If you already have a VoIP based conferencing system that’s taking and mixing several users’ voice inputs and rebroadcasting the result, it would be handy to have an automated transcriber that could record the conversation in a useful format for later reference. Transcription results could be available on a website after the call, on a website in realtime, streamed over IM in realtime, or emailed out to participants as the call terminates.
A speech parser process is attached to each incoming line, and as each word is completed is appended to a shared buffer with a tag corresponding to the voice line being parsed. Results are colored per the voice line, and preliminary output could be as follows:
Hi. Jim here. Anyone else on this line yet?
Ted here. John is here too. Let’s begin.
Great. Are we a go for the presentation tomorrow?
We’ll need to update the Northeast numbers. They’re off.
Mary said she’d fix that tonight. I think we..
We’ll actually just be presenting West Coast numbers.

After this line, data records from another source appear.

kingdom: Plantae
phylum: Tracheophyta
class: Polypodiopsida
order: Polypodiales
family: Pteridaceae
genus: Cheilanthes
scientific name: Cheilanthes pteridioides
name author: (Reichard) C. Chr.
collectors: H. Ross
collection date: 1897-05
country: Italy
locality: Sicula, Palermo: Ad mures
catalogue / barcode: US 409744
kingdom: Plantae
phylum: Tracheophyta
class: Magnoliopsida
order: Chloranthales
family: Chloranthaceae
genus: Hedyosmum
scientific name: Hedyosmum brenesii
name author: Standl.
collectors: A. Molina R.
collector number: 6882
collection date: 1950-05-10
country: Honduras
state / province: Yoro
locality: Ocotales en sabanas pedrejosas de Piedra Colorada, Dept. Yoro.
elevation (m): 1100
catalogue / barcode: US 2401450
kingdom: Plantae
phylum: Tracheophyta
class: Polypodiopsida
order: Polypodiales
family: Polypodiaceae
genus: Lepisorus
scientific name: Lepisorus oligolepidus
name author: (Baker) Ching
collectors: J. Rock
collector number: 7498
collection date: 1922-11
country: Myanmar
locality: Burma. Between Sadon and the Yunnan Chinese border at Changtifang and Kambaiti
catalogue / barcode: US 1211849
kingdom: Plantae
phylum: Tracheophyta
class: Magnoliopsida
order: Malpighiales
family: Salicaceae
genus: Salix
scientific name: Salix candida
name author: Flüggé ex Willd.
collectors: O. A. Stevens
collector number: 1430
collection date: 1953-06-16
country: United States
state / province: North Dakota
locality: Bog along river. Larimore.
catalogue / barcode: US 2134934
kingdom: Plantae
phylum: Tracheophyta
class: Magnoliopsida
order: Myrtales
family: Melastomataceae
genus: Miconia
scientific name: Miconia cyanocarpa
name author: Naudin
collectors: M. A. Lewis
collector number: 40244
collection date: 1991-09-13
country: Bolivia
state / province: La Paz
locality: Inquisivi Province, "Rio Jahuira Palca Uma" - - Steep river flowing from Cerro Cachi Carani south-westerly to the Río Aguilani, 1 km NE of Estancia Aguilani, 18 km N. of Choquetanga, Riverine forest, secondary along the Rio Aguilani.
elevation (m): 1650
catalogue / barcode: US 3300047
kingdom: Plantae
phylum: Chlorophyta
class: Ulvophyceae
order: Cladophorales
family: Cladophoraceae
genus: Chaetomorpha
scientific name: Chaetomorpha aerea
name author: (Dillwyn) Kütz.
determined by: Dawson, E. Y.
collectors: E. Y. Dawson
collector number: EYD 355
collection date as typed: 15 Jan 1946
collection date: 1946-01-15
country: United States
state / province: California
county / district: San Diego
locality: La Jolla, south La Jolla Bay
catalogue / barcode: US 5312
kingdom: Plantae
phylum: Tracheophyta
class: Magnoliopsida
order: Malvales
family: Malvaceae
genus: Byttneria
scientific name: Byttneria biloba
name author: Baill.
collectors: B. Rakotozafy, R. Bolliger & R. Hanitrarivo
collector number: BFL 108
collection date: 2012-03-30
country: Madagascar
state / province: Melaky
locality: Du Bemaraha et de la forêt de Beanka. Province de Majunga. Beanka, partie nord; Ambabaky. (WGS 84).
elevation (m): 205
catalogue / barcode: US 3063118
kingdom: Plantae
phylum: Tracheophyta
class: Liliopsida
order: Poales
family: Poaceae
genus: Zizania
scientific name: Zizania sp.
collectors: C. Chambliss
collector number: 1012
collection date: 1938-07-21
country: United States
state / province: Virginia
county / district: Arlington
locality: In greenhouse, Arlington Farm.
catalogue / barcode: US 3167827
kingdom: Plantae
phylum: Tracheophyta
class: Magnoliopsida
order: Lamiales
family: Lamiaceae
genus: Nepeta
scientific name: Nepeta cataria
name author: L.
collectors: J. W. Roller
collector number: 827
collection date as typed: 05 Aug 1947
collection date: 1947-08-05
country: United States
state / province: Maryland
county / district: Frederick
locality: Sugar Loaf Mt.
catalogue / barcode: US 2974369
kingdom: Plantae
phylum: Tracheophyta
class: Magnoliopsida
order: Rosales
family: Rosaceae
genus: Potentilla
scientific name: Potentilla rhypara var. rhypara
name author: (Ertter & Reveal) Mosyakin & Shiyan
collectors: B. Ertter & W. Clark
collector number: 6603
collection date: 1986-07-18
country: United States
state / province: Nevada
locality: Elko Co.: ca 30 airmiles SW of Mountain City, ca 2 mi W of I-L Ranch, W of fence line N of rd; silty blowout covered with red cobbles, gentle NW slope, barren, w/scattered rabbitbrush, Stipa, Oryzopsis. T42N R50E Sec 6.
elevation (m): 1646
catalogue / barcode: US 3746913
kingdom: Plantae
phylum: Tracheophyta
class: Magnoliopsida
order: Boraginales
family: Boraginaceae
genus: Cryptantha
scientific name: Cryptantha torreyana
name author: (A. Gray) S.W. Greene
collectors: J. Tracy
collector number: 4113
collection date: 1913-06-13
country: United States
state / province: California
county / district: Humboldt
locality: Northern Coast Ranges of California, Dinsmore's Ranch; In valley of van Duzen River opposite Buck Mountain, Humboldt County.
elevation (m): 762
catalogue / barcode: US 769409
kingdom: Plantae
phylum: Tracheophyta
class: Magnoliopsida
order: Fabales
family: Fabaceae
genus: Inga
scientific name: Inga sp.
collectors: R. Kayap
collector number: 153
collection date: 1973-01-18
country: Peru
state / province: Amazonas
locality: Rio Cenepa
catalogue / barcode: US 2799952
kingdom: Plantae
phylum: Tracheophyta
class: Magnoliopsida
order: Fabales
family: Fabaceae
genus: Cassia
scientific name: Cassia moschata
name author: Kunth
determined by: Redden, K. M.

After the conversation has been completed, a third party, like a secretary, could go over the results and fill in which color corresponded to which name. This could be especially useful if subsequent conversations were to be stored in the same database – searches could then be performed, such as finding out what Ted said about Q3 numbers in the last few conversations. Having pre-filled “likely participants” available as a drop-down list selection could make quote assignment particularly easy. It is understood that this system might not work ideally for situations where multiple parties are on a single line. But as offices become increasingly virtualized, it’s more likely than ever that none of the participants are actually in a room together during a meeting.